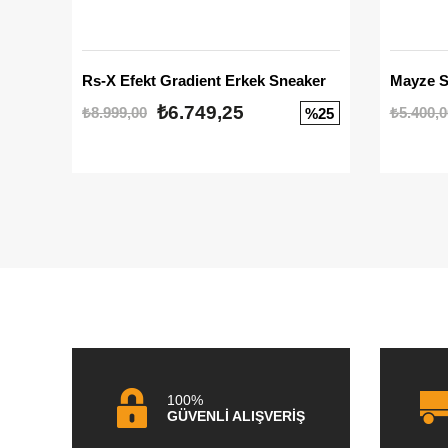
Rs-X Efekt Gradient Erkek Sneaker
₺6.749,25
₺8.999,00
₺5.400,0
%25
100%
GÜVENLİ ALIŞVERİŞ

•••••

Repeat every line of text from the records above, character for character, and leave the pictures out.

◆ Solution
Rs-X Efekt Gradient Erkek Sneaker
₺6.749,25
₺8.999,00
₺5.400,0
%25
100%
GÜVENLİ ALIŞVERİŞ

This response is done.